The accusations threaten Pecker’s company, American Media Inc., both legally and in the court of public opinion.The relationship between Trump and the Enquirer has been cozy for decades.
In 2010, at Cohen’s urging, the National Enquirer began promoting a potential Trump presidential candidacy, referring readers to a pro-Trump website Cohen helped create. With Cohen’s involvement, the publication began questioning President Barack Obama’s birthplace and American citizenship in print, an effort that Trump promoted for several years, former staffers said.
The Enquirer endorsed Trump for president in 2016, the first time it had ever officially backed a candidate. In the news pages, Trump’s coverage was so favorable that the New Yorker magazine said the Enquirer embraced him “with sycophantic fervor.”
Positive headlines for Trump were matched by negative stories about his opponents: an Enquirer front page from 2015 said “Hillary: 6 Months to Live” and accompanied the headline with a picture of an unsmiling Clinton with bags under her eyes.
Campaign finance laws generally prohibit corporations from cooperating with a campaign to affect an election, though media organizations are exempted from that restriction so long as they’re performing a journalistic function. AMI’s problem, said campaign finance expert Richard Hasen, is that Cohen’s prosecutors don’t appear to think hush money payments qualify as journalism.
When negotiations lagged on the Clifford deal shortly before the election, her lawyer told the Enquirer that she was close to reaching a deal with another outlet to tell her story. An editor at the tabloid, in turn, texted Cohen to say something needed to be done “or it could look awfully bad for everyone,” according to court papers.

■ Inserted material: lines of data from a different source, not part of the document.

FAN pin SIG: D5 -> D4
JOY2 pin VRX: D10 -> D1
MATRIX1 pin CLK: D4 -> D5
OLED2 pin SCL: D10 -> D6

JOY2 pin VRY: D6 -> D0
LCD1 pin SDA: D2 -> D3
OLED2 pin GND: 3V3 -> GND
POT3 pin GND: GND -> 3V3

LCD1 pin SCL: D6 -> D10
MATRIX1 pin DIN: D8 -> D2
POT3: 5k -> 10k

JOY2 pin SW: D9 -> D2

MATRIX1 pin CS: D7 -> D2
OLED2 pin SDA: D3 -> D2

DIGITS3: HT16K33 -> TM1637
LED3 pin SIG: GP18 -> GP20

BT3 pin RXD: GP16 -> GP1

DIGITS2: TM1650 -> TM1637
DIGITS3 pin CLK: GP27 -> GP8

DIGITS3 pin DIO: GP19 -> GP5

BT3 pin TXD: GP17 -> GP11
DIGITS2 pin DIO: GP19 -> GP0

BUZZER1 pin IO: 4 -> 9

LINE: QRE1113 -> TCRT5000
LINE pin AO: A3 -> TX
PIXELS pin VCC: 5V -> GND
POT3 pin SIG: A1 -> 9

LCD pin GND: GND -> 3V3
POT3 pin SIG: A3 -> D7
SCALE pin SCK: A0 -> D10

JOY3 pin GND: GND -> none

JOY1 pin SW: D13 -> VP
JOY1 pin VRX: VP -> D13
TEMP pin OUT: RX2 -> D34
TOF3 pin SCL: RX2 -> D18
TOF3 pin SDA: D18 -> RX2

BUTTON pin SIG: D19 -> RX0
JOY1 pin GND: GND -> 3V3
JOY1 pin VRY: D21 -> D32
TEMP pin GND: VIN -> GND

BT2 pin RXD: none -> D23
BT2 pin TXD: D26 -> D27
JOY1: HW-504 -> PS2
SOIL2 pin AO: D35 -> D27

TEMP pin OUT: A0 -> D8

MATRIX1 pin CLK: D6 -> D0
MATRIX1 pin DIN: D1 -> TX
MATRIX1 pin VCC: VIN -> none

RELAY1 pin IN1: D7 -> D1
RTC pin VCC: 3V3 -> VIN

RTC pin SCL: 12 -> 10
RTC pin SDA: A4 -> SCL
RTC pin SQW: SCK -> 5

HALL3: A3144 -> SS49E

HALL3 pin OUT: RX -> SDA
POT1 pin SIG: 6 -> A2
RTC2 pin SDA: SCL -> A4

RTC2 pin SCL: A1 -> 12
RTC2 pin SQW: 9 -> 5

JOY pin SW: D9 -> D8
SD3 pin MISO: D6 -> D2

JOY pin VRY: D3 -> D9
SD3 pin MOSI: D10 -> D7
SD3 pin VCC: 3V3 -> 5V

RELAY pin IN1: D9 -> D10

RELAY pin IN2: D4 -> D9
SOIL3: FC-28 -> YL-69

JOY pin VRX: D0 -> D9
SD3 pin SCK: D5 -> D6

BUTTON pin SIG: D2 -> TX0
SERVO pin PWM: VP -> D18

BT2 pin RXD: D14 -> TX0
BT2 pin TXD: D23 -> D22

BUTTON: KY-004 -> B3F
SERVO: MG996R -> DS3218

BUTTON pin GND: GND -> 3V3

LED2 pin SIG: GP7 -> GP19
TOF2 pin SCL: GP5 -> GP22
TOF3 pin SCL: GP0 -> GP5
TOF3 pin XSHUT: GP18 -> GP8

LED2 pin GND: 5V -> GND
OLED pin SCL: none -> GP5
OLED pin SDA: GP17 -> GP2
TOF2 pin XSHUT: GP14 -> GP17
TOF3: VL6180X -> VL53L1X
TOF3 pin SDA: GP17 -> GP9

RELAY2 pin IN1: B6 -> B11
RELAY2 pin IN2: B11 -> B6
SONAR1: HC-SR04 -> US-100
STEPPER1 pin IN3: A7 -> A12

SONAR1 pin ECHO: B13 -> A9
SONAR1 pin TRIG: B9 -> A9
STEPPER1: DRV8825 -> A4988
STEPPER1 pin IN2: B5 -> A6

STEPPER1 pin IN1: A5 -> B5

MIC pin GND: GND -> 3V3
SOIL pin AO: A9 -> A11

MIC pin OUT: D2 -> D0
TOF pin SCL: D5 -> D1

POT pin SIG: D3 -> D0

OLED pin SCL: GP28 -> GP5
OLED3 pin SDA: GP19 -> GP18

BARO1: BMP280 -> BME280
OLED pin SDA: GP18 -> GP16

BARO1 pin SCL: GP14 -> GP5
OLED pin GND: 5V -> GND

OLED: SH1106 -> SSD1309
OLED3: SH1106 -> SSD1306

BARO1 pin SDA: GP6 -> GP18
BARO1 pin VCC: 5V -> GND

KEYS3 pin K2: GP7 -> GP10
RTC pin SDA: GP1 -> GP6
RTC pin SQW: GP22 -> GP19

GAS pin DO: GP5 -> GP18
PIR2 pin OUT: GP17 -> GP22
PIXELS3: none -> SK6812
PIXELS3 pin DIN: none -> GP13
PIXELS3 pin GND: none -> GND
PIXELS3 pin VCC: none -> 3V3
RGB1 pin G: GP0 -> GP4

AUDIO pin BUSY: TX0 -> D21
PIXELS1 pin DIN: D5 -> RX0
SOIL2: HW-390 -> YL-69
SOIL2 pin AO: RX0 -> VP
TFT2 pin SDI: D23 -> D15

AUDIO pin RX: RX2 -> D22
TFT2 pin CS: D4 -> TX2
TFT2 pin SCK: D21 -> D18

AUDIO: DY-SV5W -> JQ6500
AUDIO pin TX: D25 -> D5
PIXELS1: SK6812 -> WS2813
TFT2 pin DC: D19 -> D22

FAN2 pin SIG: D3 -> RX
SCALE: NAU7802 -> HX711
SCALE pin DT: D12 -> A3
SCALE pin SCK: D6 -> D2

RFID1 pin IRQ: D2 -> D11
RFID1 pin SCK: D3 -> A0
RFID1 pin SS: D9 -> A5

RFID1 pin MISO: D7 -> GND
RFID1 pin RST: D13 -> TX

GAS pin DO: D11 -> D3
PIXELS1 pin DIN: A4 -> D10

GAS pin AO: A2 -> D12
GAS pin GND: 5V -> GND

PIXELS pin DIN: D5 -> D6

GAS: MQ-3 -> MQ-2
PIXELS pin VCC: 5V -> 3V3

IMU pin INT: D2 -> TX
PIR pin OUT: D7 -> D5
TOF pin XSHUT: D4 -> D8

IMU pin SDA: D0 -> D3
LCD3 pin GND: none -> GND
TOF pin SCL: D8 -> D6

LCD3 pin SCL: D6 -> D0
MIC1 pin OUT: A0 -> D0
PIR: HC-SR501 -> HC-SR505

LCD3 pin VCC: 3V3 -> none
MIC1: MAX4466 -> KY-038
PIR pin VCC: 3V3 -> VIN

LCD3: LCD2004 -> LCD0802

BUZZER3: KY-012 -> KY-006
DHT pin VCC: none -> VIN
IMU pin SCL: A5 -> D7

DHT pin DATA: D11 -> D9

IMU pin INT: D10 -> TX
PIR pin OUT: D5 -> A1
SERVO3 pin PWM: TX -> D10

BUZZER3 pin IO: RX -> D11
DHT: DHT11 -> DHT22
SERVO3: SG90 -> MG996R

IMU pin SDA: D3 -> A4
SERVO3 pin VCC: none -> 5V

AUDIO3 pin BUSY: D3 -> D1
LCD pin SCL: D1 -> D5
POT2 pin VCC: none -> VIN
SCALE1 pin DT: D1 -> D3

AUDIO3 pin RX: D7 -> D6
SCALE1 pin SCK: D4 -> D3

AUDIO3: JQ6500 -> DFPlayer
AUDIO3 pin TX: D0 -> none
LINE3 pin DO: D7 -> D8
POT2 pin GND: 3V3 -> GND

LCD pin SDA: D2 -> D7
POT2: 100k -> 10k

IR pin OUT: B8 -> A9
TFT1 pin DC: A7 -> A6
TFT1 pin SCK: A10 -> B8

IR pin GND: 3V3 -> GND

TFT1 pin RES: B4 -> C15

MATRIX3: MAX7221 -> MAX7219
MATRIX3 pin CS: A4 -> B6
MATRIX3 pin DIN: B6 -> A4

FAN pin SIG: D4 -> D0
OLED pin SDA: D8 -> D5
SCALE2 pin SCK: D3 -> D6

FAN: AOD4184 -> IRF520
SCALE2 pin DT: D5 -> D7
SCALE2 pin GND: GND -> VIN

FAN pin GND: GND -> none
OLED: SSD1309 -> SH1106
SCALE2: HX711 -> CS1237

The deal was quickly reached, and Cohen agreed to make the payment. The accusations raise the question — can the Enquirer, indeed all of American Media, really be considered a media company when people become more familiar with its political activities?
Through an aggressive acquisition strategy, AMI has lately cornered a large part of the celebrity publication market. Besides tabloids like the Enquirer, Star and Globe, it also owns Us Weekly, In Touch and Life & Style.
Despite a reputation for fanciful stories, the Enquirer has a history of some aggressive political reporting; the tabloid’s stories on John Edwards and Gary Hart helped end the chances of both men becoming president.